1. **Build image index** (`build_image_index`) -- temporary, not cached across requests
2. **Auto-match new ROMs** -- ROMs added after the last import get matched to existing `game_metadata` entries by normalized title (delegated to `replay_control_core::metadata_matching`)
3. **Run core enrichment** (`enrich_system`) -- a single synchronous DB read that:
   - Loads LaunchBox metadata (ratings, genres, players, rating_counts, developers, release_years)
   - Loads existing game_library values (to avoid overwriting scan-time values)
   - Merges auto-matched ratings
   - Reads visible ROM filenames
   - Resolves box art for each ROM via the image index
   - Returns `EnrichmentResult` with all updates
4. **Queue manifest downloads** -- for ROMs with no local art but a manifest match
5. **Write updates** -- separate bulk writes for developer, release_year, and box_art/genre/rating

Fields are only filled when the game_library row doesn't already have a value. Scan-time values (e.g., arcade developer from `arcade_db`, genre from embedded `game_db`) are preserved.

## Image Index (DirIndex)

Defined in `replay-control-core-server/src/metadata/image_matching.rs`. Built from a single `readdir` scan of `<storage>/.replay-control/media/<system>/boxart/`.

Four matching tiers, tried in order:

| Tier | Key | Example |
|------|-----|---------|
| Exact | thumbnail_filename stem | `"Super Mario World (USA)"` |
| Case-insensitive | lowercase stem | `"super mario world (usa)"` |
| Fuzzy (base_title) | tags stripped | `"Super Mario World"` |
| Version-stripped | trailing version removed | `"Super Mario"` (from `"Super Mario v1.1"`) |

Additional tiers in `find_best_match()`:
- DB path lookup (from `game_metadata.box_art_path`, highest priority after user overrides)
- Colon variants for arcade (`: ` -> ` - ` and `: ` -> ` `)
- Tilde dual-title split (for `Name A ~ Name B` titles, try each half)

The `ImageIndex` struct in `enrichment.rs` (core) extends `DirIndex` with:
- `db_paths`: ROM filename -> box_art_path from the `game_metadata` table
- `manifest`: `ManifestFuzzyIndex` for on-demand downloads of images not yet on disk
- User box art overrides from `user_data.db` (highest priority, merged into `db_paths`)

## Box Art Resolution at Request Time

`box_art_url` in `game_library` stores a URL path like `/media/snes/boxart/Name.png`. This is a pre-resolved path set during enrichment -- there is no filesystem lookup at request time.
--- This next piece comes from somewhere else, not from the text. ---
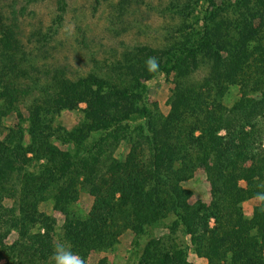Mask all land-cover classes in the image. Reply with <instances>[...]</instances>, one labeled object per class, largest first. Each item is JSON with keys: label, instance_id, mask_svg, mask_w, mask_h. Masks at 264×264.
Listing matches in <instances>:
<instances>
[{"label": "rangeland", "instance_id": "1", "mask_svg": "<svg viewBox=\"0 0 264 264\" xmlns=\"http://www.w3.org/2000/svg\"><path fill=\"white\" fill-rule=\"evenodd\" d=\"M57 4L58 0H0V109L5 110L0 115V139H3L5 130L9 128L16 134V125L19 124L22 138L20 150L23 152L24 148L27 157L35 155L39 148V135L31 137L27 132L29 121L34 123L35 133L39 129L45 132L43 138L47 143H51L58 151H70L71 155L75 148L73 140L86 146L103 134L100 130H85L88 120L82 111L86 106L84 98L75 99L71 107L57 100L55 90L59 88L60 80L69 82L92 72L118 88L138 94L149 108H156L165 115L169 111L171 98L177 97L181 88H214V75L211 74L214 70L210 67V57L197 55L195 66L190 65V57L175 65L164 53L177 50L182 43L186 45L193 32L199 30L203 22L199 10L202 12L206 7L216 9L215 22L208 21V27L221 18L229 20V24L225 22L227 25H217V32H221L222 36L219 41L223 40V32L236 37L237 31L240 29L244 32L243 27L248 25L256 30L257 34L246 40L247 58L244 59L243 55L239 69L235 72L237 76L231 81L222 79L219 85L222 94L217 99L228 108L227 113L232 112L231 105L241 97L257 99L252 109L255 118L252 121L256 128L252 137L247 136L253 157L248 155L239 164L244 170H240L235 177V190L244 187L245 191L250 190V194H253L245 195L246 198L243 197L241 201L242 215L249 221L244 226L252 227L241 234L245 236L244 242L253 248L259 260L261 256L264 264V228H259L260 223L252 219L251 215L252 210L264 200V160L257 159L264 157V96L261 95L262 100L260 96L264 90V56L259 54L260 50L251 52L254 47L264 46V0H63L62 10L57 8ZM213 36L217 37L215 34ZM141 46L149 51L137 49ZM217 53L221 64L219 71L222 72L223 63L229 57L225 49H219ZM260 57L262 62L258 59ZM162 65L166 70L162 69ZM241 76L245 88L241 85ZM94 89L90 87V90ZM210 93L212 95L214 91ZM133 98L126 97L118 101V105L129 104L134 101ZM104 101L110 104L113 99ZM242 128L248 130L249 125L245 123ZM226 132L225 127H219L216 134L223 137ZM118 140L106 147L103 145V148L111 151V158L121 161L129 152V144L123 143L120 138ZM84 153H80L83 154L81 160L90 167L89 162L93 159ZM38 162H42V158L25 161L10 172L11 176L3 183L7 190L3 192L1 204L5 207L11 205L17 212L19 207L25 208L23 201L29 202L28 211L32 210L30 203H33L32 213L35 212L32 215L35 219L25 221L24 235L29 236L37 231L43 233V226L51 228V250L47 255L49 264H53L55 245L64 242L70 250L72 243L75 244L67 235L75 237L72 229L75 220L87 218L94 201L97 206L93 211L99 216L97 222L103 218V221L109 222L114 218L115 225L111 232L118 230L121 220L128 218L134 211L138 212V208L133 205L120 218L109 216L106 210L108 205L104 209L107 194H113V199L121 195V191H111L106 183L118 179L122 190H127V187L132 186L133 182L130 181L134 177L130 176L129 181L123 175L130 169L127 168L123 173L121 167H112L113 171L118 170L119 173H103L107 159L105 164L99 166L96 175H93V183H100L94 187L84 179L85 171L82 174L77 165L63 177L52 179L54 175L42 172ZM247 171L251 178L244 177ZM178 183L186 191L185 200L188 204H208L209 182L201 168L196 167L191 176ZM142 185L146 186L144 193L149 192L148 183ZM149 204H145L146 209ZM101 209L106 211H103L105 215ZM167 214L169 216L161 221L145 225V232L138 237L130 228L120 227L111 243L106 246L83 247L81 255L70 252V258H82L84 264H138L139 257L145 255L151 247H148L147 241L151 235L159 238L161 244H170L173 249L179 248L185 264H207L209 260L212 264H238L237 260L241 264L250 251L241 253L242 247L239 246L238 251L243 256L237 259L234 255L239 253L233 254L232 245L223 244L225 247H221V244H217V248L213 249L211 244L205 243L207 238H204L198 244L203 251L198 253L194 241L191 242L190 234L184 231L183 226L169 230L167 226L171 222L170 214L173 213ZM260 218L262 222L264 216L260 215ZM206 222L210 228L222 225L220 231L213 233L217 235L215 237L221 236V230H234L235 225L239 226L234 219L230 224L225 221L217 224L212 217H208ZM249 235L253 239L246 238ZM16 237L18 233L14 229L0 226V240L3 244L10 245ZM164 245L158 246L162 249ZM11 248L14 250L10 249V253L0 257V264H19V260L21 264L25 258L30 257L31 264H44L43 259H39L36 247L29 250L27 255L22 254V248ZM147 258L150 260L149 255ZM146 260H143L144 263Z\"/></svg>", "mask_w": 264, "mask_h": 264}, {"label": "trees", "instance_id": "2", "mask_svg": "<svg viewBox=\"0 0 264 264\" xmlns=\"http://www.w3.org/2000/svg\"><path fill=\"white\" fill-rule=\"evenodd\" d=\"M57 8L63 9V0H58ZM215 11L216 9H209V7H206L202 12L199 10L203 21L199 30L193 32V36L187 40L186 45L182 43L175 51H164L165 55L169 56L175 65L190 57L192 59L190 65L195 66L197 55L210 57V67L214 70L211 72L214 75L212 81L214 88L212 90L211 88L199 90V87L194 89L181 88L177 92V97L171 98L169 111L163 115L156 108H149L143 99L139 98L138 94L118 88L106 78L89 72L85 77H79L69 82L60 80L58 82L59 88L55 90V93L58 101H64L70 107L74 105L75 99L84 98L86 106L82 111L88 120L85 130L103 132L91 143L84 146L80 141L73 140L75 148L72 155L69 153L70 151H58L43 138L45 132L39 129V132L35 133L34 123L29 121L27 132L31 137L39 135V148L35 151V155L27 157L24 148L23 152L20 150L22 138L19 124L16 125V134L11 128L5 130V136L0 139V226L11 227L18 233V237L8 246L0 240V257L13 251L14 249L11 247L22 248L23 255H27L29 250L36 247L39 259H43L44 264H49L47 255L51 250L49 234L51 228L49 230L43 226V233L37 231L35 234H29V236L24 235L25 221L35 219L33 216L35 211L32 213L33 203H30L32 210L29 209L30 211H28L29 202L23 201L25 208L21 206L17 212L13 206L5 207L1 204L3 192L7 190L3 183L8 176H11L10 172L17 167L19 168L25 161L40 157L42 162H38V164L42 168V172L46 175H54L52 179L63 177L73 166L77 165L82 174L85 171L86 177L84 179L93 184L94 187L100 183H93V175H96L99 166L105 164L107 159L108 162L103 173L110 171L111 174L114 172L118 174V170L113 171L112 167H121L123 173L127 168L130 169L123 175L129 181L130 176L134 177L130 181L133 182L132 186L127 187V190H122L118 179H112L106 183L111 191L118 189L121 191V195L113 199V194H107L104 209L108 205L106 210L109 216L122 218L125 210L135 205L138 212L134 211L128 218L121 220L119 228H130L136 237L145 232V225L153 224L154 221H161L169 216L167 213H173L175 215L170 214L172 215L170 216L171 222L167 227L169 230H174L175 226H183L184 231L190 234L191 242L194 241L195 251L198 253L203 251L198 244L207 238L205 243L211 244L213 249L217 248V244H221V247H225L223 244L232 245L233 254L239 253V255H234L237 259L243 256L240 252L246 253L247 250H250L247 254L248 258L245 255L246 258H243L241 264L263 263L261 256L259 260L257 253H254L253 248L244 242L245 236L242 237L241 234V232L244 233L247 229L252 228L251 225L249 228L244 226L249 221L241 212V201L251 191H245L244 187H238L235 190V177L239 175L240 170H244V167L239 166V164L241 165L242 161L248 158V155L253 157V149L247 136L252 137V132L256 128L253 122L255 118L252 115V109L257 99H242L241 97L235 103L233 102L232 108L230 107L232 112L229 113H227L228 108H225L217 99L222 94V88L219 86L221 81H231L237 76L238 73L235 72L239 69L243 55L244 59L247 58V38L257 33L248 24H244V26L248 25L243 27L244 32L239 29L236 37L223 32V40H221L222 42L219 41L222 36L221 32H217V25H227L225 22L229 24V20L221 18L219 22L208 27V21L215 22L214 18L217 15ZM213 34L217 37H214ZM137 49L149 51L144 46ZM219 49H225L229 57L223 63V71H226H222L223 73L219 71L221 66L220 57L217 53ZM257 50H260L259 54L264 56V46L254 47L251 52ZM258 59L262 62V57ZM161 67L166 70L163 65ZM241 79V85L245 88L246 84H244L242 76ZM90 87L95 89L90 90ZM212 91L214 93L211 95L210 92ZM261 95L264 96V90L260 93ZM0 96L2 97L1 94ZM129 96L134 97L133 102L118 105V101ZM108 98L113 99L110 104L104 101ZM10 103L11 101L8 105ZM4 111L0 109V115L4 114ZM245 123L249 125L248 130L242 128ZM219 127H225V131H227L223 137L216 134ZM195 130L197 133H194ZM106 131L107 133H105ZM116 134H118L117 137ZM118 138L123 143L129 144V152L121 161L111 158V151L103 148V145L106 147L108 144L119 142ZM15 149L17 150L15 151ZM80 153H84L93 159L89 162L90 167L81 160L83 154ZM257 159L264 160V157ZM110 161L112 162L110 163ZM196 167L203 170L209 182L208 204H188L185 200L186 191L178 183L181 179L191 176L192 170ZM74 171L77 175V169ZM243 175L247 179L251 178L248 171ZM143 183H148L149 192L144 193L143 190L146 186H143ZM262 192L264 193V190ZM147 203L151 204L146 209L145 204ZM96 206V201H94L90 209L91 215L89 214L87 218L82 220H75V225L72 227L75 237L72 238L67 235L69 240L75 241L76 244L75 246L72 243L69 250L71 253L79 255L83 247L87 248L91 245L106 246L112 242L113 235L119 231L118 228V230L111 232L115 225L113 223L114 218L110 219L109 222L103 221L104 218L97 222L99 216L93 211ZM104 209H101L103 215L106 213ZM251 215L252 219H256V222L260 223L259 228H264V220L261 222L260 218V215L264 216V200L252 210ZM208 217H212L217 224L223 223V221L230 224L234 219L240 227L235 225L237 228L234 227V230L233 228L221 230L219 232L221 236L215 237L217 235L213 233L220 231L222 225L213 228L208 227L206 222ZM39 224L45 225L44 222H39ZM194 232L197 234L194 235ZM210 237L211 240H209ZM247 237L252 238L250 235ZM18 238L20 241H17ZM147 241L148 247L153 246V250L150 247L145 255L140 256L138 264H185L182 251L179 248L173 249L170 244H161L159 238L152 235ZM246 241L249 243V240L246 239ZM158 245H164V247L161 249ZM239 246L242 247L240 252L238 251ZM148 255L150 260L147 258ZM144 259H147L145 263ZM30 261L31 257L25 258L21 264H31ZM237 263L240 264L238 260ZM66 264H76V261L69 257ZM207 264H212V262L209 260Z\"/></svg>", "mask_w": 264, "mask_h": 264}, {"label": "clouds", "instance_id": "3", "mask_svg": "<svg viewBox=\"0 0 264 264\" xmlns=\"http://www.w3.org/2000/svg\"><path fill=\"white\" fill-rule=\"evenodd\" d=\"M154 60L155 58H150ZM72 256L70 251L65 247V243H58L54 247L53 255H52V261L53 264H66V261L68 258ZM73 259L76 260V264H84V261L82 258L73 256Z\"/></svg>", "mask_w": 264, "mask_h": 264}]
</instances>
If the enrichment pipeline finds no local image but the thumbnail manifest (from GitHub API) has a match, it queues a background download via `queue_on_demand_download()`. The download runs in a `std::thread::spawn`, saves the image to disk, updates `box_art_url` in the DB, and invalidates the response cache. The art appears on the next page load.

## Data Sources

Enrichment draws from three sources:

1. **Embedded game_db** (`replay-control-core`): compiled-in via `phf`. Provides genre, players, and rating for known games. Applied at scan time.
2. **LaunchBox metadata** (`game_metadata` table): imported from XML. Provides description, genre, developer, publisher, rating, rating_count, players, release_year. Applied during enrichment.
3. **Embedded arcade_db** (`replay-control-core`): MAME-derived database. Provides display names, manufacturer, driver status, and genre for arcade ROMs. Developer is applied at scan time.

## Auto-Matching

When new ROMs are added (e.g., via upload or USB copy) after a LaunchBox import, `auto_match_metadata()` matches them against existing `game_metadata` entries using normalized title matching (delegated to `replay_control_core::metadata_matching`). Matched metadata is persisted to `game_metadata` so future enrichment runs hit directly.